Chalk contemplated the gleaming rings imprisoned in ridges of fat on his short, thick fingers. He sat back then, closing his eyes. The image came to him of his body made up of concentric inner cores, like an onion, only with each discrete layer insulated from its neighbors by a sheet of quicksilver. The separate strata of Duncan Chalk slipping and sliding across one another, well lubricated, moving slowly as the quicksilver yielded to pressures and squirted down dark channels....

To Bart Aoudad he said, "We must investigate the starman a little further."

Aoudad nodded. "I'll monitor the tracers, sir."

To Tom Nikolaides Chalk said, "And the girl. The dreary little girl. We'll try an experiment Synergy. Catalysis. Bring them together. Who knows? We might generate some pain. Some human feeling. Nick, we can learn lessons from pain. It teaches us that we're alive."

"This Melangio," Aoudad pointed out. "He doesn't seem to feel his pain. He registers it, he engraves it on his brain. But he doesn't feel it."

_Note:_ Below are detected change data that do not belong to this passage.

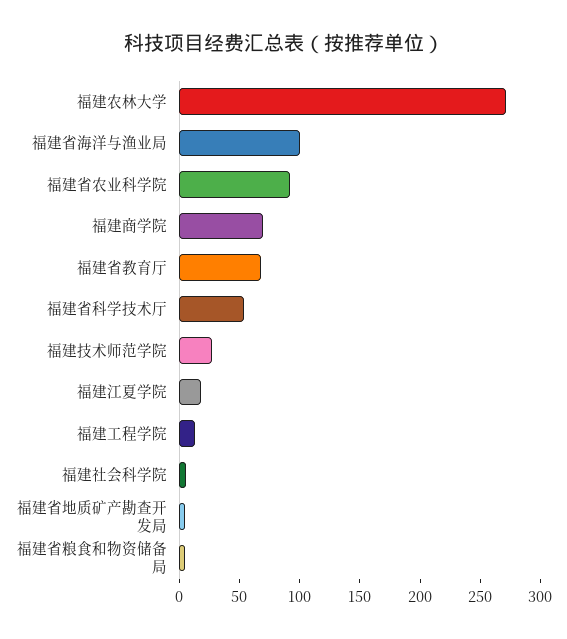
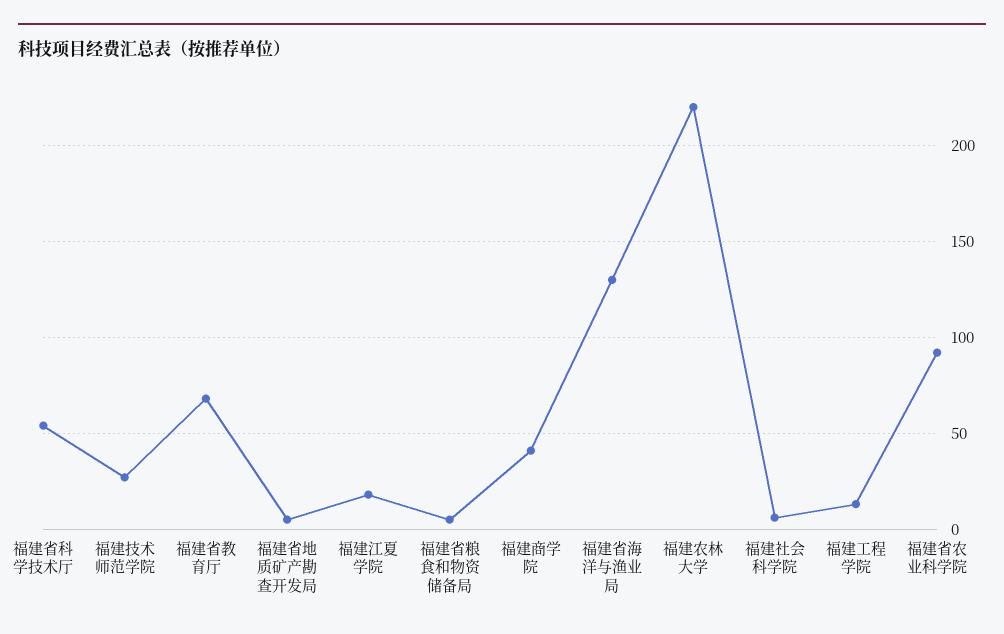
  {
-   "福建农林大学": 270,
+   "福建农林大学": 220,
-   "福建省海洋与渔业局": 100,
+   "福建省海洋与渔业局": 130,
    "福建省农业科学院": 90,
-   "福建商学院": 70,
+   "福建商学院": 40,
    "福建省教育厅": 70,
    "福建省科学技术厅": 55,
    "福建技术师范学院": 25,
    "福建江夏学院": 20,
    "福建工程学院": 15,
    "福建社会科学院": 5,
    "福建省地质矿产勘查开发局": 5,
    "福建省粮食和物资储备局": 5
  }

"Exactly," said Chalk. "My entire point. He can't feel anything, only record and replay. The pain's there, enough of it. But he can't reach it."

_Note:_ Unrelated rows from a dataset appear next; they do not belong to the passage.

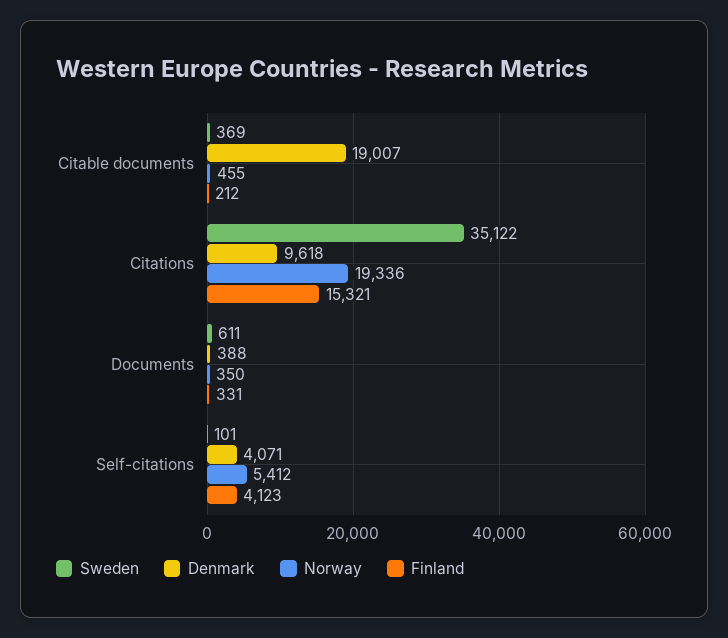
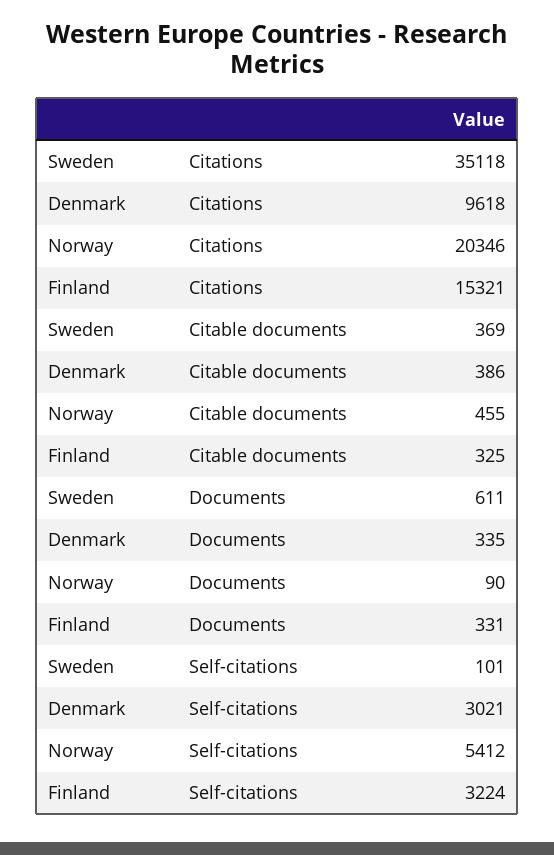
  {
    "Sweden": {
      "Citable documents": 369,
-     "Citations": 35122,
+     "Citations": 35118,
      "Documents": 611,
      "Self-citations": 101
    },
    "Denmark": {
-     "Citable documents": 19007,
+     "Citable documents": 386,
      "Citations": 9618,
-     "Documents": 388,
+     "Documents": 335,
-     "Self-citations": 4071
+     "Self-citations": 3021
    },
    "Norway": {
      "Citable documents": 455,
-     "Citations": 19336,
+     "Citations": 20346,
-     "Documents": 350,
+     "Documents": 90,
      "Self-citations": 5412
    },
    "Finland": {
-     "Citable documents": 212,
+     "Citable documents": 325,
      "Citations": 15321,
      "Documents": 331,
-     "Self-citations": 4123
+     "Self-citations": 3224
    }
  }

"What if we liberated it for him?" suggested Aoudad. He smiled, not pleasantly.

"Too late. He'd, burn up in an instant if he could ever really reach that pain now. No, leave him to his calendars, Bart. Let's not destroy him. He'll do his trick, and everyone will applaud, and then we'll drop him back into his puddle. The starman, though—that's something else again."

"And the girl," Nikolaides reminded him.

"Yes. The starman and the girl. It should be interesting. We should learn a great deal."

 

 

 

 

 

TWO

 

ON EARTH AS IN HEAVEN

 

 

Long afterward, when fresh blood would stain his hands and his heart would pound with the surge of renewed life, it might all begin to seem like no more than an ugly, nasty dream to him. But he'd have to cross Heimdall's shining bridge to get there. Just now he still lived in pain, and he felt now as he had felt while it was happening. Many terrors enfolded Minner Burris.

He was not a man normally vulnerable to terror. But this had been too much: the great greasy shapes moving about his ship, the golden manacles, the case of surgical instruments open and ready.